Aufforstung in Indonesien © WWF
Aufforstung in Indonesien © WWF

In West-Kalimantan liegt der Schwerpunkt einerseits auf dem Erhalt bzw. Wiederherstellung von Orang-Utan-Lebensraum und der Verhinderung von Orang-Utan-Morden. Im 932.000 Hektar großen Betung Kerihun-Danau Sentarum-Nationalpark setzt sich der WWF für einen effektiven Schutz des Nationalparks ein Dazu gehört auch, gemeinsam mit der lokalen Bevölkerung legale, nachhaltige Einkommensmöglichkeiten zu entwickeln. Der Orang-Utan-Schutz soll durch intensivere Strafverfolgung von Wilderern sowie Forschungsarbeiten zu Konfliktfällen zwischen den Tieren und der Bevölkerung verbessert. Die Menschen vor Ort und örtliche Journalisten werden für Umweltthemen sensibilisiert. Zudem arbeitet der WWF mit Forstunternehmen zusammen, in deren Konzessionen Orang-Utans Leben. Die Unternehmen werden unterstützt, ihre Wälder so zu bewirtschaften, dass auch Orang-Utans dort überleben können.

Im Leboyan-Korridor forstet der WWF Wälder wieder auf. Das Gebiet zwischen den Nationalparkteilen Danau Sentarum und Betung Kerihun auf Borneo wurde entwaldet oder degradiert. Daher sind die Orang-Utan Populationen in den Nationalparkteilen voneinander isoliert. Es soll ein grüner Korridor entstehen, der den genetischen Austausch der Populationen wieder herstellt. Der WWF will im Rahmen des Schutzprojekts insgesamt 1.000 Hektar an unterschiedlichen Standorten wieder aufforsten, um Mosaikteile verbliebener Wälder miteinander zu verbinden. Ca. 800 Hektar davon wurde bereits erreicht. Die Aufforstungen sind Mischwälder aus nutzbaren Baumarten, darunter Fruchtbäume, die langfristig Nahrungsgrundlage für Orang-Utans sein werden.
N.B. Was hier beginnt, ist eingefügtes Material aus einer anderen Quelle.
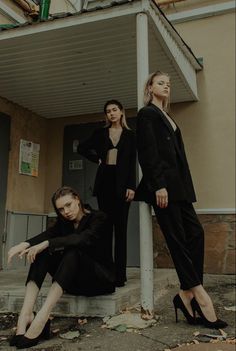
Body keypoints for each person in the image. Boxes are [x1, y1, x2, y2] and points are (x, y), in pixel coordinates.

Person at [135, 71, 227, 329]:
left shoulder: (166, 115)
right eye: (160, 83)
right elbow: (148, 152)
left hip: (180, 188)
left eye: (168, 83)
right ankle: (200, 296)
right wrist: (158, 185)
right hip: (163, 188)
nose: (166, 86)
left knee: (196, 233)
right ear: (150, 87)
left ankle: (185, 294)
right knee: (177, 240)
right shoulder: (147, 114)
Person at [7, 186, 115, 349]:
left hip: (98, 281)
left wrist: (48, 243)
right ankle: (26, 314)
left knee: (72, 251)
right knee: (41, 252)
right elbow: (48, 235)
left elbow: (83, 239)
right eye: (61, 209)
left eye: (69, 205)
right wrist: (24, 244)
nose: (66, 211)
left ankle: (42, 316)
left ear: (77, 199)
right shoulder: (64, 222)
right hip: (73, 282)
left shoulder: (99, 218)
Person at [78, 100, 136, 287]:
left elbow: (131, 163)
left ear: (121, 112)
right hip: (104, 185)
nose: (111, 113)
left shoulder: (130, 135)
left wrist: (131, 186)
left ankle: (120, 276)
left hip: (122, 186)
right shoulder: (100, 133)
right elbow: (82, 148)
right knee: (105, 230)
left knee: (121, 231)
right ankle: (108, 272)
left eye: (114, 110)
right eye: (108, 111)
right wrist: (98, 159)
Durch langfristiges Monitoring beobachtet der WWF die Entwicklung der Orang-Utan Bestände.

Nationalpark Sebangau

In diesen zerstörten Gebieten baut der WWF Staudämme zur Wiedervernässung. © WWF Indonesia
In diesen zerstörten Gebieten baut der WWF Staudämme zur Wiedervernässung. © WWF Indonesia

Der Nationalpark ist Heimat für eine der größten zusammenhängenden Orang-Utan-Populationen weltweit. Aus diesem Grund hat das Schutzprojekt auf Borneo eine herausragende Bedeutung für den WWF. Als das Gebiet 2004 zum Nationalpark erklärt wurde, war der Torfmoorwald durch Abholzung, Entwässerung und Brände stark degradiert. Die Orang-Utan Population wurde dadurch stark dezimiert. Inzwischen hat sich die Population wieder erholt und es sollen wieder rund 6.000 Individuen sein. Mit Hilfe von Sponsoren hat der WWF seit 2004 Hunderte von Dämmen gebaut. Die Dämme verschließen Entwässerungskanäle, die von Holzfirmen angelegt wurden. Durch diese Maßnahmen wollen wir den Wasserhaushalt wieder herstellen. Zudem wird auf ehemaligen Brandflächen gezielt mit feuerresistenten Baumarten und Orang-Utan Futterbäumen aufgeforstet.